Which lines below fall between the one containing "- Why Agile: Agile allows" and the one containing "- Why Agile:The"? Repeat them exactly, counting both of those lines, and add nothing else.

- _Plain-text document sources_
======

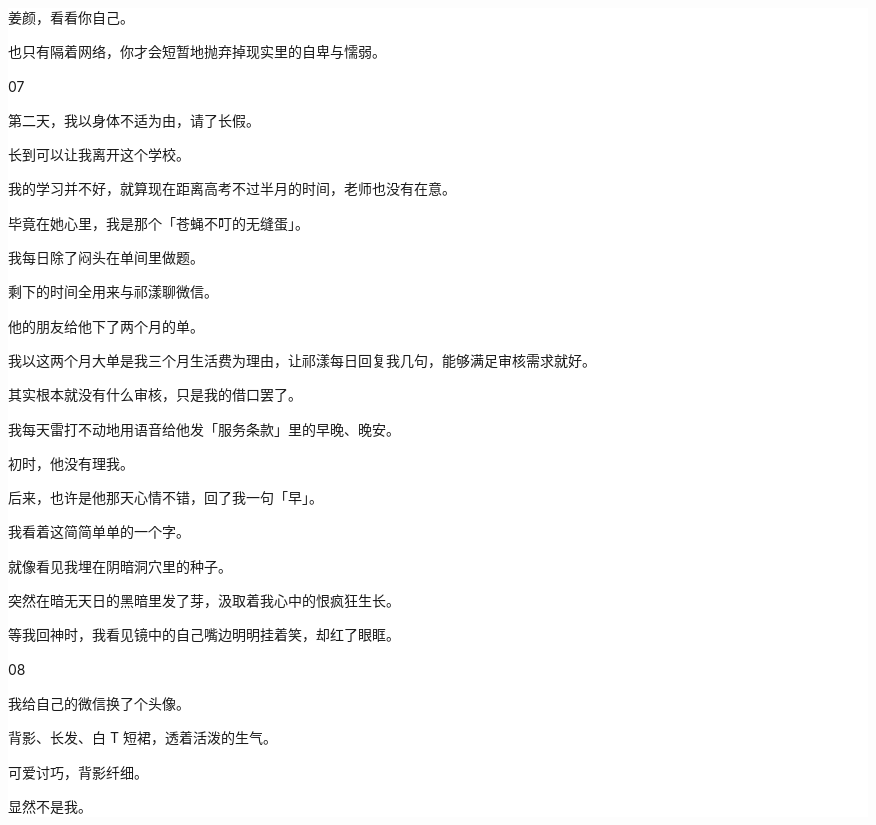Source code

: 
姜颜，看看你自己。


也只有隔着网络，你才会短暂地抛弃掉现实里的自卑与懦弱。


07


第二天，我以身体不适为由，请了长假。


长到可以让我离开这个学校。


我的学习并不好，就算现在距离高考不过半月的时间，老师也没有在意。


毕竟在她心里，我是那个「苍蝇不叮的无缝蛋」。


我每日除了闷头在单间里做题。


剩下的时间全用来与祁漾聊微信。


他的朋友给他下了两个月的单。


我以这两个月大单是我三个月生活费为理由，让祁漾每日回复我几句，能够满足审核需求就好。


其实根本就没有什么审核，只是我的借口罢了。


我每天雷打不动地用语音给他发「服务条款」里的早晚、晚安。


初时，他没有理我。


后来，也许是他那天心情不错，回了我一句「早」。


我看着这简简单单的一个字。


就像看见我埋在阴暗洞穴里的种子。


突然在暗无天日的黑暗里发了芽，汲取着我心中的恨疯狂生长。


等我回神时，我看见镜中的自己嘴边明明挂着笑，却红了眼眶。


08


我给自己的微信换了个头像。


背影、长发、白 T 短裙，透着活泼的生气。


可爱讨巧，背影纤细。


显然不是我。

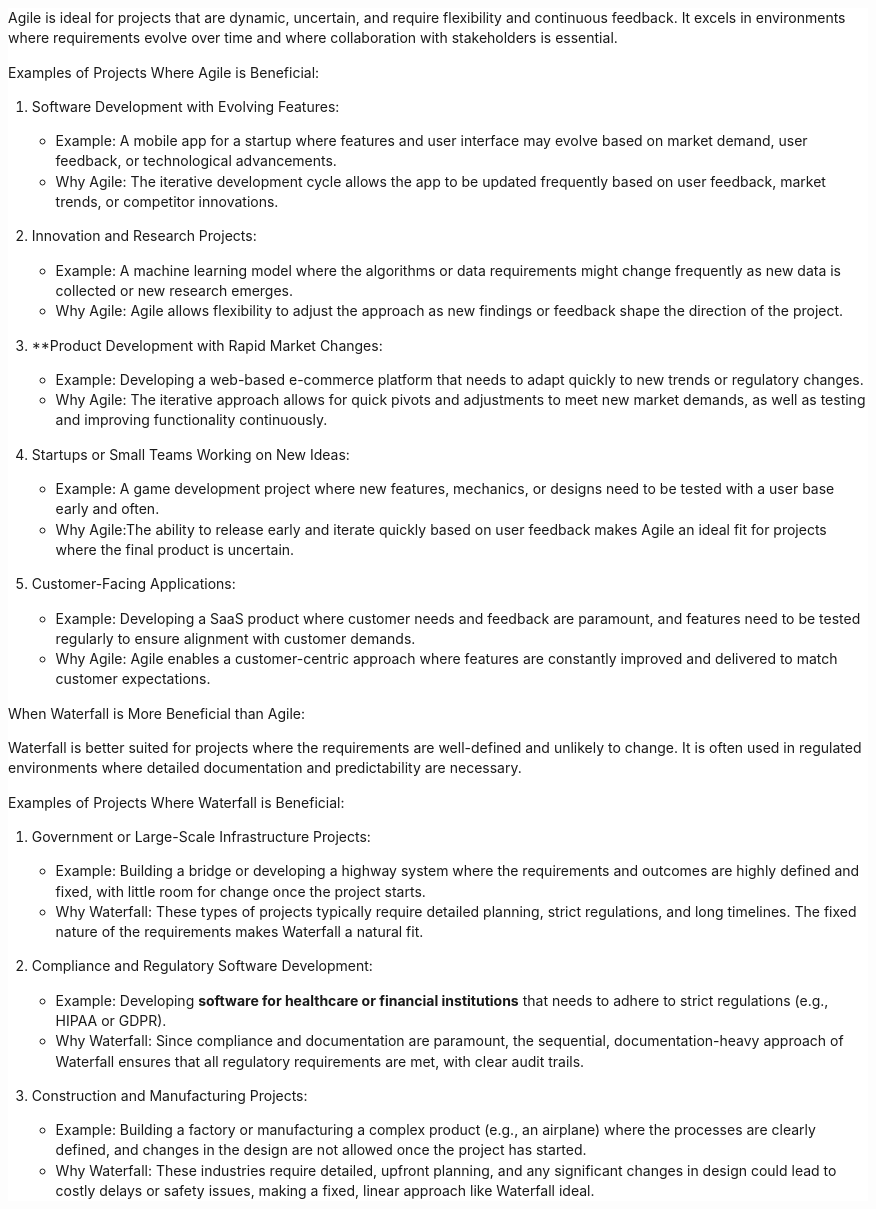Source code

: Agile is ideal for projects that are dynamic, uncertain, and require flexibility and continuous feedback. It excels in environments where requirements evolve over time and where collaboration with stakeholders is essential.

Examples of Projects Where Agile is Beneficial:
1. Software Development with Evolving Features:
   - Example: A mobile app for a startup where features and user interface may evolve based on market demand, user feedback, or technological advancements. 
   - Why Agile: The iterative development cycle allows the app to be updated frequently based on user feedback, market trends, or competitor innovations.

2. Innovation and Research Projects:
   - Example: A machine learning model where the algorithms or data requirements might change frequently as new data is collected or new research emerges.
   - Why Agile: Agile allows flexibility to adjust the approach as new findings or feedback shape the direction of the project.

3. **Product Development with Rapid Market Changes:
   - Example: Developing a web-based e-commerce platform that needs to adapt quickly to new trends or regulatory changes.
   - Why Agile: The iterative approach allows for quick pivots and adjustments to meet new market demands, as well as testing and improving functionality continuously.

4. Startups or Small Teams Working on New Ideas:
   - Example: A game development project where new features, mechanics, or designs need to be tested with a user base early and often.
   - Why Agile:The ability to release early and iterate quickly based on user feedback makes Agile an ideal fit for projects where the final product is uncertain.

5. Customer-Facing Applications:
   - Example: Developing a SaaS product where customer needs and feedback are paramount, and features need to be tested regularly to ensure alignment with customer demands.
   - Why Agile: Agile enables a customer-centric approach where features are constantly improved and delivered to match customer expectations.


When Waterfall is More Beneficial than Agile:

Waterfall is better suited for projects where the requirements are well-defined and unlikely to change. It is often used in regulated environments where detailed documentation and predictability are necessary.

Examples of Projects Where Waterfall is Beneficial:
1. Government or Large-Scale Infrastructure Projects:
   - Example: Building a bridge or developing a highway system where the requirements and outcomes are highly defined and fixed, with little room for change once the project starts.
   - Why Waterfall: These types of projects typically require detailed planning, strict regulations, and long timelines. The fixed nature of the requirements makes Waterfall a natural fit.

2. Compliance and Regulatory Software Development:
   - Example: Developing **software for healthcare or financial institutions** that needs to adhere to strict regulations (e.g., HIPAA or GDPR).
   - Why Waterfall: Since compliance and documentation are paramount, the sequential, documentation-heavy approach of Waterfall ensures that all regulatory requirements are met, with clear audit trails.

3. Construction and Manufacturing Projects:
   - Example: Building a factory or manufacturing a complex product (e.g., an airplane) where the processes are clearly defined, and changes in the design are not allowed once the project has started.
   - Why Waterfall: These industries require detailed, upfront planning, and any significant changes in design could lead to costly delays or safety issues, making a fixed, linear approach like Waterfall ideal.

======

- _Written response_
   - Why Agile: Agile allows flexibility to adjust the approach as new findings or feedback shape the direction of the project.

3. **Product Development with Rapid Market Changes:
   - Example: Developing a web-based e-commerce platform that needs to adapt quickly to new trends or regulatory changes.
   - Why Agile: The iterative approach allows for quick pivots and adjustments to meet new market demands, as well as testing and improving functionality continuously.

4. Startups or Small Teams Working on New Ideas:
   - Example: A game development project where new features, mechanics, or designs need to be tested with a user base early and often.
   - Why Agile:The ability to release early and iterate quickly based on user feedback makes Agile an ideal fit for projects where the final product is uncertain.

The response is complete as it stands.